Clean (ish) hair: Labour left me feeling like I had been run over and then backed over by an aggressive freight train. Added to that my hair was so filthy it looked like a large, flea-riddled rodent with a fringe had died on my head. So that first shower at home was a beauteous moment. It is also a daily joy, five whole minutes to myself (and by myself I obviously mean that Bella is sat outside the shower cubicle, my own tiny voyeur.)
Walking, walking, walking: I was never a fan of walking, being a destination-not-journey kind of gal. But from our second day home we started going on long walks with Bella in the pram. Even though it was mid-November and the weather highlight was ‘mizzle’ it got my battered, saggy body moving again, albeit at a glacial pace. Five months on, as the weather highlight is still mizzle and a trot round Tooting Common comes with risk of trench foot, I am still walking every day. I must confess it has somewhat lost its charm as the British winter persists into May and I feel like I intimately know every paving crack in SW17. I wish I had invested in galoshes. Here is a soundtrack for an hour long walk:
Having your food cut into tiny bite-sized pieces: Bella had an unerring ability to want feeding the moment my breakfast/lunch/dinner/any snack was ready. Not able to use both a knife and fork and breastfeed, I relied on Phil to cut and dice my food into small chunks so that it could be eaten with one hand. The alternative was writhing away at my meals like some kind of rabid woodland creature.

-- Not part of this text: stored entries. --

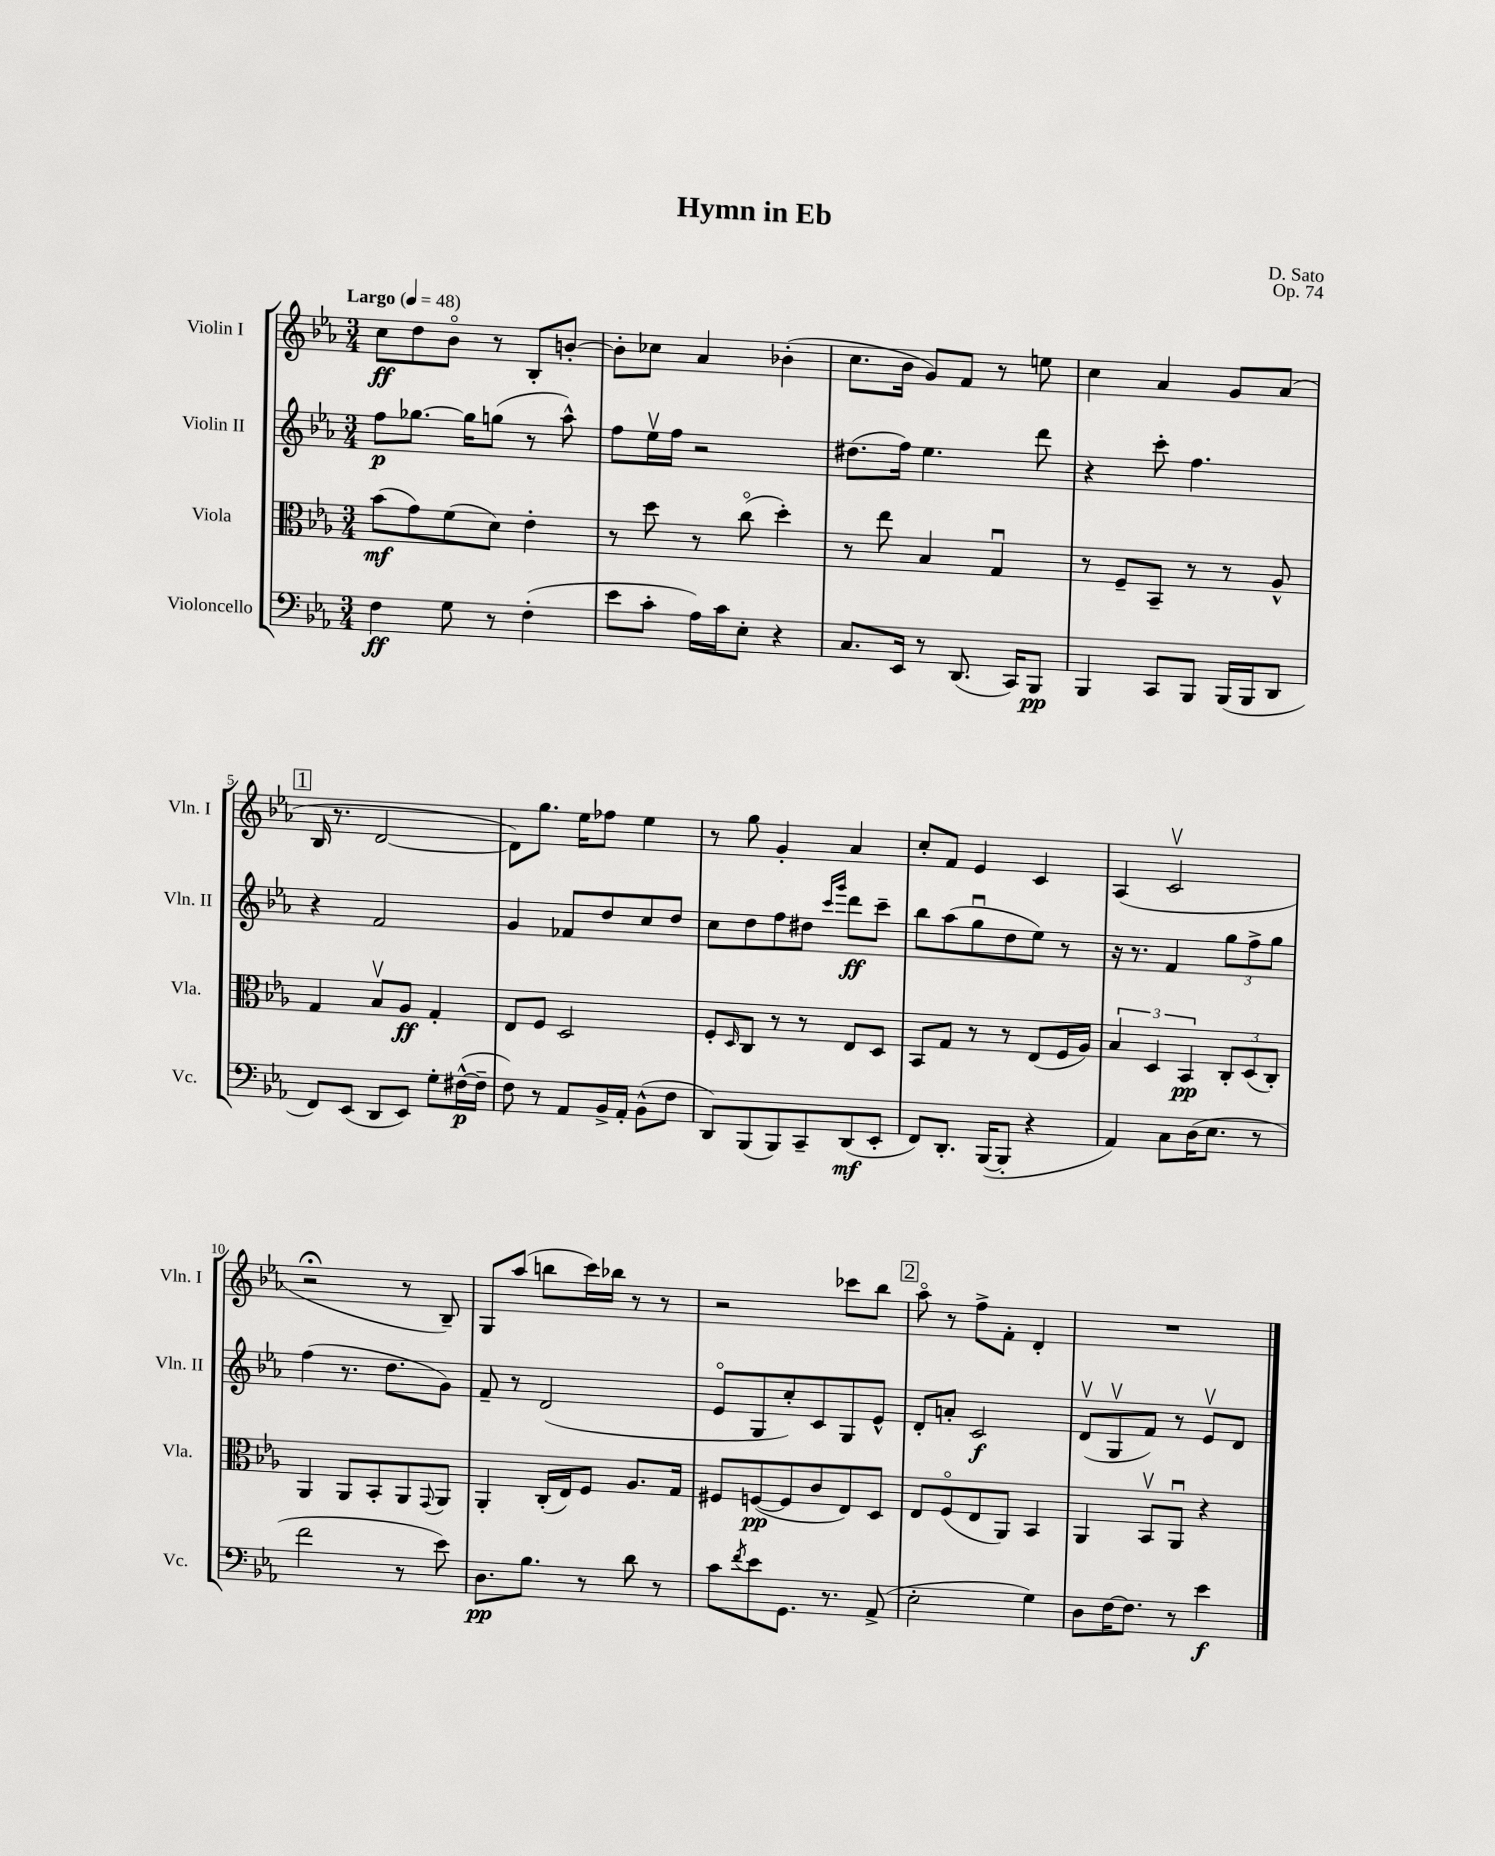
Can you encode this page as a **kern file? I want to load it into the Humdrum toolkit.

**kern	**kern	**kern	**kern
*staff4	*staff3	*staff2	*staff1
*clefF4	*clefC3	*clefG2	*clefG2
*k[b-e-a-]	*k[b-e-a-]	*k[b-e-a-]	*k[b-e-a-]
*M3/4	*M3/4	*M3/4	*M3/4
*MM48	*MM48	*MM48	*MM48
4F	(8b-	8ff	8cc
.	8g)	[8.gg-	8dd
8G	(8f	.	8b-o
.	.	16gg-]	.
8r	8d)	(8gg	8r
(4F'	4e-'	8r	8B-'
.	.	8aa-^^)	[8b'
=	=	=	=
8e-	8r	8ff	8b']
8c'	8dd	16ee-v	8cc-
.	.	16ff	.
16A-)	8r	2r	4a-
16c	.	.	.
8E-'	(8cco	.	.
4r	4dd')	.	(4b-'
=	=	=	=
8.C	8r	(8.dd#	8.cc
.	8ee-	.	.
16EE-	.	16ff)	16b-
8r	4B-	4.ee-	8g)
(8.DD	.	.	8f
.	4Gu	.	8r
16CC)	.	.	.
8BBB-	.	8ddd	8ee
=	=	=	=
4BBB-	8r	4r	4cc
.	8F~	.	.
8CC	8BB-~	8ccc'	4a-
8BBB-	8r	4.ff	.
(16BBB-	8r	.	8g
16BBB-	.	.	.
8DD	8A-^^	.	(8a-
=	=	=	=
8FF)	4G	4r	16B-
.	.	.	8.r
(8EE-	.	.	.
8DD	8B-v	2f	[2d
8EE-)	8A-	.	.
8G'	4G'	.	.
([16F#^^	.	.	.
16F#~]	.	.	.
=	=	=	=
8F)	8E-	4g	8d])
8r	8F	.	8.gg
8AA-	2D	8f-	.
.	.	.	16ee-
16BB-^	.	8dd	8ff-
16AA-'	.	.	.
(8BB-^^	.	8cc	4ee-
8F	.	8dd	.
=	=	=	=
8DD)	8F'	8cc	8r
.	16qqD	.	.
(8BBB-	8C	8dd	8gg
8BBB-)	8r	8ff	4g'
8CC~	8r	8dd#	.
.	.	16qqccc	.
.	.	16qqggg	.
(8DD	8E-	8ddd	4a-
8EE-'	8D	8ccc~	.
=	=	=	=
8FF)	8BB-	8bb-	8cc'
8.DD'	8G	(8aa-	8f
.	8r	8ggu	4e-
([16BBB-	.	.	.
8BBB-']	8r	8dd	.
4r	(8E-	8ee-)	4c
.	16F	8r	.
.	16A-)	.	.
=	=	=	=
4AA-)	6B-	16r	(4A-
.	.	8.r	.
.	6D	.	.
8C	.	4f	2cv
.	6BB-	.	.
(16D	.	.	.
8.E-	.	.	.
.	12C'	12gg	.
.	(12D	12ff^	.
8r	.	.	.
.	12C')	12gg	.
=	=	=	=
2f	4AA-	(4ff	2r;
.	8AA-	8.r	.
.	8BB-'	.	.
.	.	8.dd	.
8r	8AA-	.	8r
.	8qqGG	.	.
8e-)	8AA-	8g)	8B-~)
=	=	=	=
8.D	4AA-'	8f~	8G
.	.	8r	(8aa-
8.B-	.	.	.
.	(16C'	(2d	8bb
.	16E-)	.	.
8r	8F	.	16ccc)
.	.	.	16bb-
8d	8.A-	.	8r
8r	.	.	8r
.	16G	.	.
=	=	=	=
8c	8F#	8e-o	2r
8qf	.	.	.
8e-	([8F	8G	.
8.GG	8F]	8cc')	.
.	8c	8c	.
8.r	.	.	.
.	8E-)	8G	8ccc-
(8AA-^	8D	8e-^^	8bb-
=	=	=	=
2E-'	8E-	8d'	8aa-o
.	(8Fo	8a'	8r
.	8E-	2c	8ff^
.	8AA-)	.	8f'
4G)	4BB-	.	4d'
=	=	=	=
8D	4AA-	(8dv	2.r
[16F	.	8Gv	.
8.F]	.	.	.
.	8BB-v	8f)	.
8r	8AA-u	8r	.
4e-	4r	8e-v	.
.	.	8d	.
==	==	==	==
*-	*-	*-	*-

ALL of the box sets: in the first three months babies sleep a lot. After you are done with the just STARING at them phase, box sets are essential to maintain your sanity. Incapable of any real thought, I enjoyed proper mind-mush series on Netflix, from Pretty Little Liars (definitely aimed at teenaged girls), to Gossip Girl (aimed at teenaged girls in 2007) and all the series of Friends from start to finish. I also spent a disproportionate amount of time selecting my favourite Friends episode. All I will say is “pivot….pivot…pivot.”